The control group demonstrated improvement in only the palliative care outcome scale between baseline and six weeks, and it showed significant deteriorations on the London Chest Activity of Daly Living questionnaire and HADS.
 
Overall, participants in the control group had a poorer survival rate (75%) when compared to participants in the treatment group (95%; p = 0.048). Of the participants with cancer, no significant difference in survival existed among those in the treatment and control arms of the study.
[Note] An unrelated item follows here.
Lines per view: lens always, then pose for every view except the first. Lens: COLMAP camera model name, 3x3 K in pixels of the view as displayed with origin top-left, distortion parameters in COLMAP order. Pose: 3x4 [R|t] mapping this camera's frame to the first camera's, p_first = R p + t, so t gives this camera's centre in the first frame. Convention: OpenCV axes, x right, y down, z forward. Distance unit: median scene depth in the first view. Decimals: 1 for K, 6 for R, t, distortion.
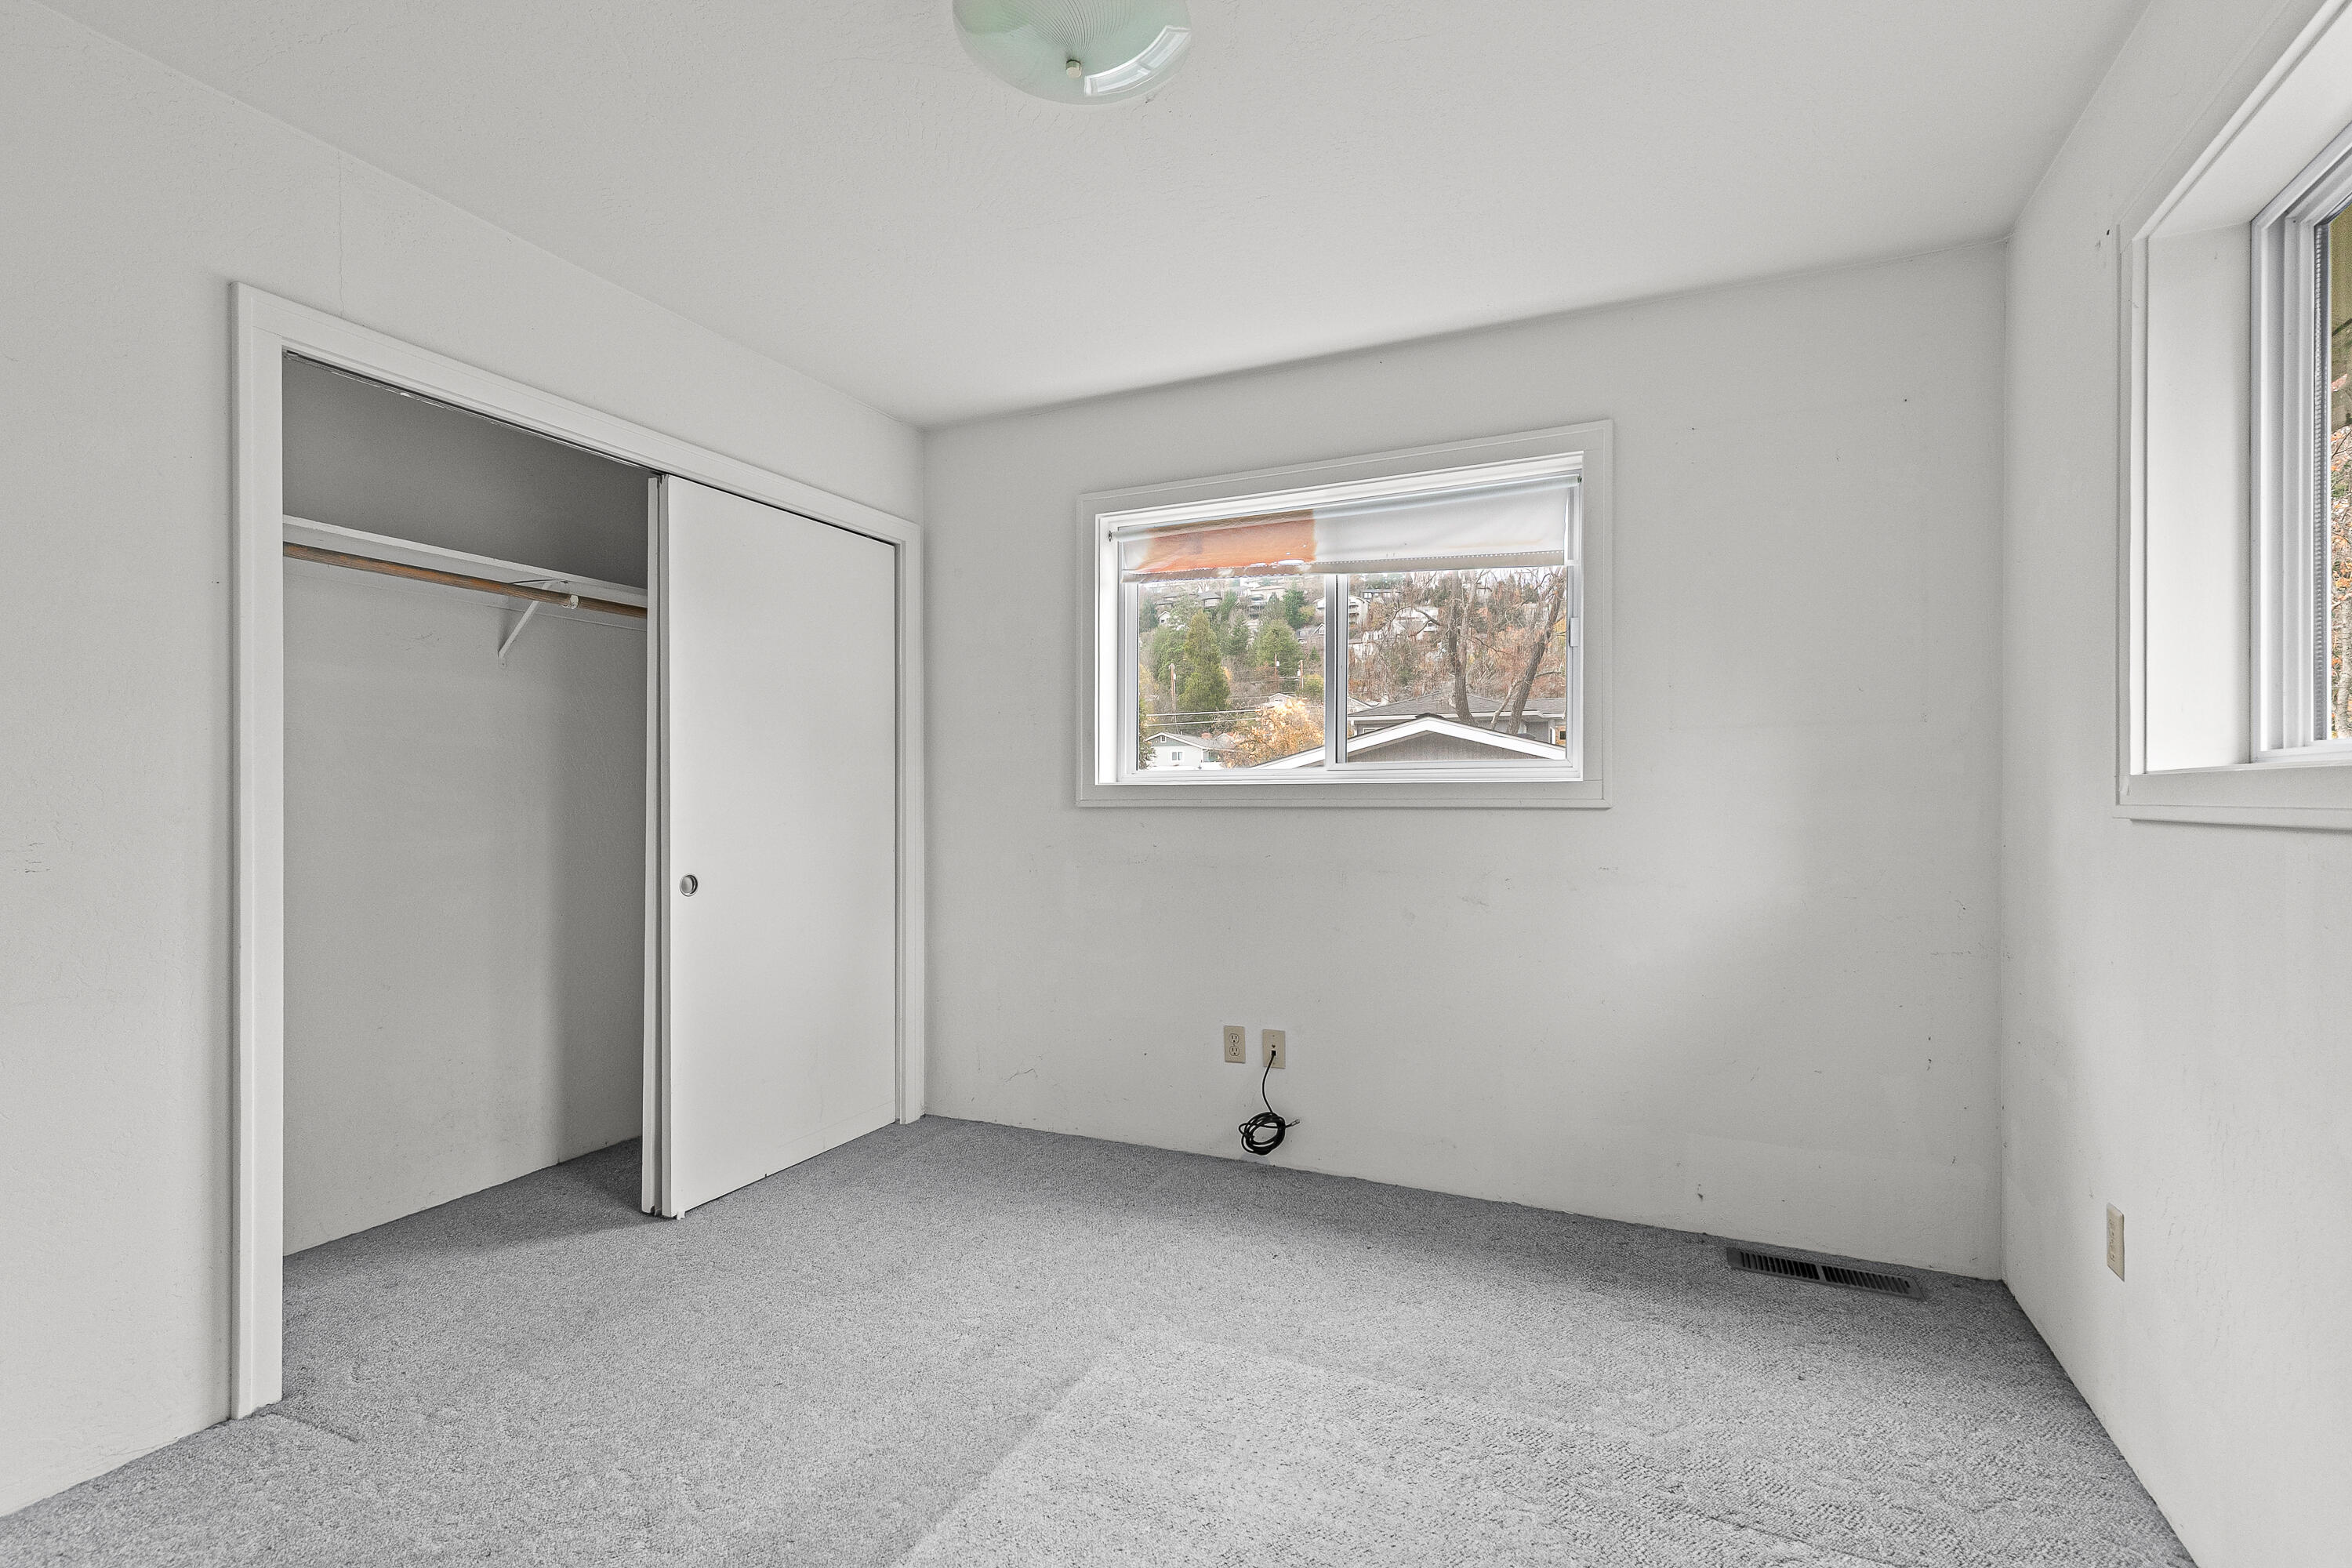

However, among the participants without cancer (42), mostly those with COPD and interstitial lung disease, those in the breathlessness support service group were alive through the study to six months. Of the 42 control patients without cancer, 38 were alive at 90 days, and 32 were alive at 180 days. 

Conclusions

An integrative approach to managing breathlessness within a support service improves patient mastery of breathlessness.

Limitations

  • Findings not generalizable
  • Other limitations/explanation: One limitation of the study was a possible placebo effect because participants were not blinded to their specific treatment groups. The authors also suggested that although nurse researchers were blinded to the intervention groups, they may have been able to determine which treatment group participants were assigned based on the existence of breathlessness equipment in their homes (thereby potentially biasing their interviews). In addition, the authors noted that their inclusion and exclusion criteria prevented the inference of study results to patients in the last month of life. Finally, the authors noted that the short-term nature of outcome follow-up restricted their assessment of care costs and long-term survival.

Nursing Implications

Additional research and education on the structure and process of an integrative breathlessness support service for patients with advanced cancer is warranted.